Il razzismo bambini è una realtà che resta spesso invisibile.
Colpisce i più piccoli in modi silenziosi ma devastanti, lasciando cicatrici profonde e ignorate. Ci sono bambini che non sanno ancora leggere, ma sanno già cosa vuol dire essere esclusi. Bambini che imparano prima il significato di “negro” usato come insulto, piuttosto che le tabelline. Che si vedono negare un invito a una festa di compleanno, solo perché “la mamma dice che non si fida”.
Ci sono cortili dove i giochi finiscono troppo presto, perché qualcuno ha detto: “Tu non puoi giocare con noi, non sei italiano”. E maestre che sorridono, minimizzano, catalogano tutto come “litigi tra bambini”.
E invece no. È razzismo. E colpisce i più piccoli. In silenzio. Con la forza devastante dell’indifferenza degli adulti.
L’Italia è piena di queste storie, ma nessuno le racconta.
In molte scuole italiane, ci sono bambini di origine straniera che vengono trattati in modo diverso già dal primo giorno di scuola. Non perché parlino male l’italiano. Non perché abbiano comportamenti difficili. Ma perché sono “quelli lì”. Quelli che vanno aiutati a prescindere. Quelli che “non si integreranno mai”, secondo certe famiglie. Quelli che “portano problemi”, secondo certe insegnanti.

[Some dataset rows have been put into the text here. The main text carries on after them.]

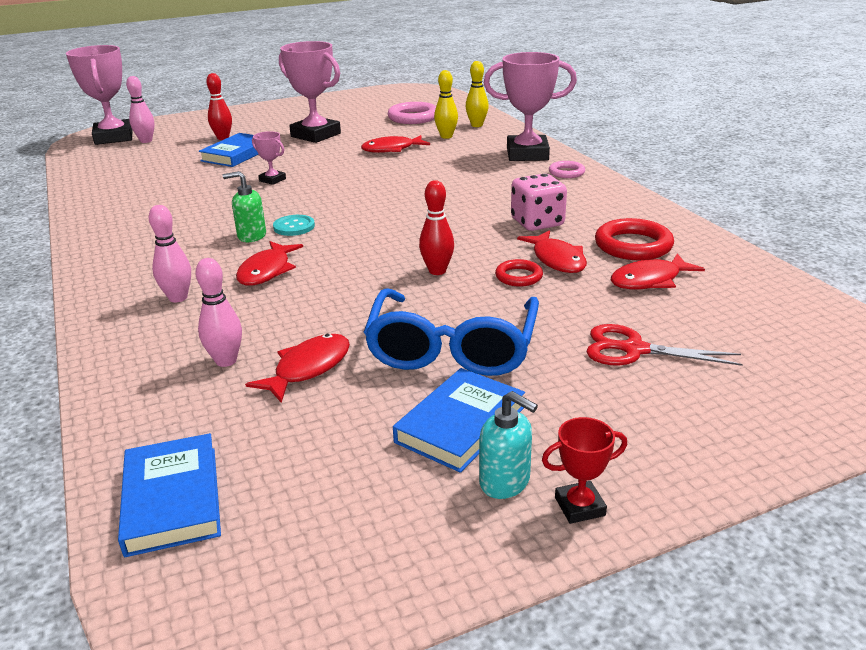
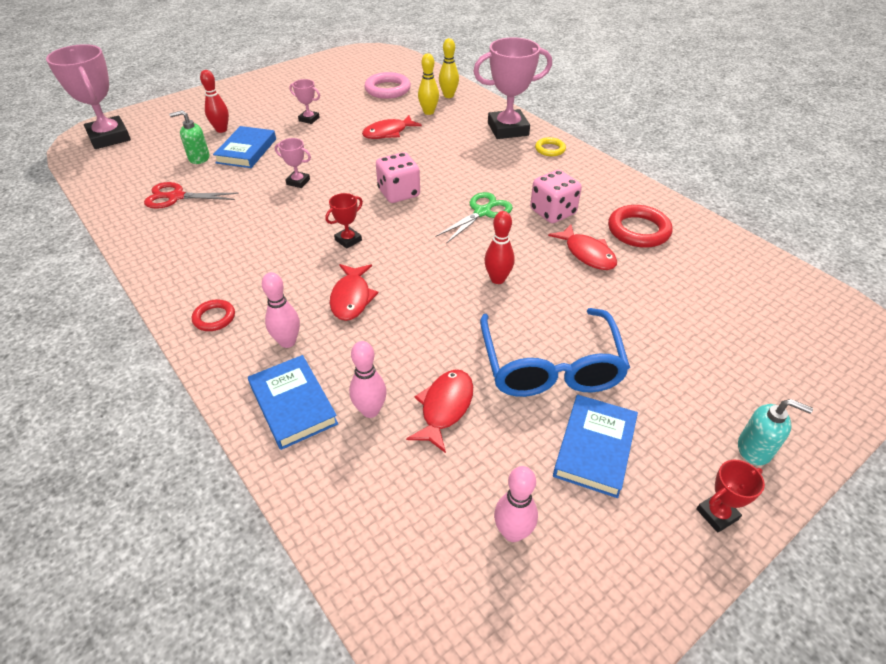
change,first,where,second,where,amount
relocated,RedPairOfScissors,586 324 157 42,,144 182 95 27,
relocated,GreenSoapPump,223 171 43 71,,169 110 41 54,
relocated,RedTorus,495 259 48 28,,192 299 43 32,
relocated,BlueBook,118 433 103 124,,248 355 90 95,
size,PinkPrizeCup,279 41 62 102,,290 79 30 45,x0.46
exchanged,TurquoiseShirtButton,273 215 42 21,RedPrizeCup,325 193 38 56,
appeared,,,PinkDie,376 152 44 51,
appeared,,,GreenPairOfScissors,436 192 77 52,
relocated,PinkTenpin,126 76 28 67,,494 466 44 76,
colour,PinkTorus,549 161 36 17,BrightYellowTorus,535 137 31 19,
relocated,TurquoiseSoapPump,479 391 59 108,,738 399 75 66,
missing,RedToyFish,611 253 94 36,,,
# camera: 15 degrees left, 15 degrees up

C’è razzismo nei voti dati con leggerezza più bassa, nei sospiri quando un bambino nero entra in classe e chiede aiuto. C’è razzismo nei compiti di gruppo dove non viene mai scelto. Nelle recite scolastiche dove a lui non viene mai dato un ruolo centrale.
Questo non è un caso. È un sistema.
Molti di questi bambini crescono interiorizzando la vergogna. Pensano sia colpa loro. Pensano di non valere quanto gli altri. Non lo dicono, ma lo vivono. Lo disegnano nei temi. Lo portano nello sguardo. Eppure continuano ad amare questo Paese che li rifiuta a intermittenza.
Alcuni vengono fermati dai vigili, anche a 12 anni, perché “non sembrano italiani”. Altri vengono seguiti nei supermercati. Altri ancora si vedono rifiutare l’ingresso nei centri sportivi perché i documenti “non sono a posto”. Ma nessuno parla di questi episodi, se non quando sfociano in cronaca nera.
Un ragazzino di 9 anni è stato bullizzato in un parco pubblico a Verona perché aveva la pelle scura. Gli hanno sputato addosso e gli hanno detto: “Vai a casa tua, scimmia”. La madre ha denunciato. Nessun giornale nazionale ha ripreso la notizia.
Una bambina rom di 7 anni è stata schernita durante una gita scolastica. Un genitore l’ha allontanata dal gruppo dicendo: “Non la voglio vicino a mia figlia”. Nessuno ha reagito. Nessuno.
Queste non sono eccezioni, sono parte di una realtà che non vogliamo vedere. E più i bambini sono piccoli, più sono esposti. Più subiscono senza nemmeno avere gli strumenti per difendersi.
Chi dovrebbe proteggerli? Le scuole? Le famiglie? Lo Stato? Tutti e nessuno, a quanto pare. Perché la discriminazione infantile non fa notizia, eppure lascia segni profondissimi.
Ogni volta che un bambino subisce razzismo e nessuno fa nulla, stiamo dicendo al mondo che è accettabile. Ogni volta che una scuola non denuncia, ogni volta che un adulto gira la faccia dall’altra parte, alimentiamo una cultura dell’esclusione.
È il momento di dire basta.
È il momento di ascoltare queste storie.
È il momento di agire per cambiare davvero le cose.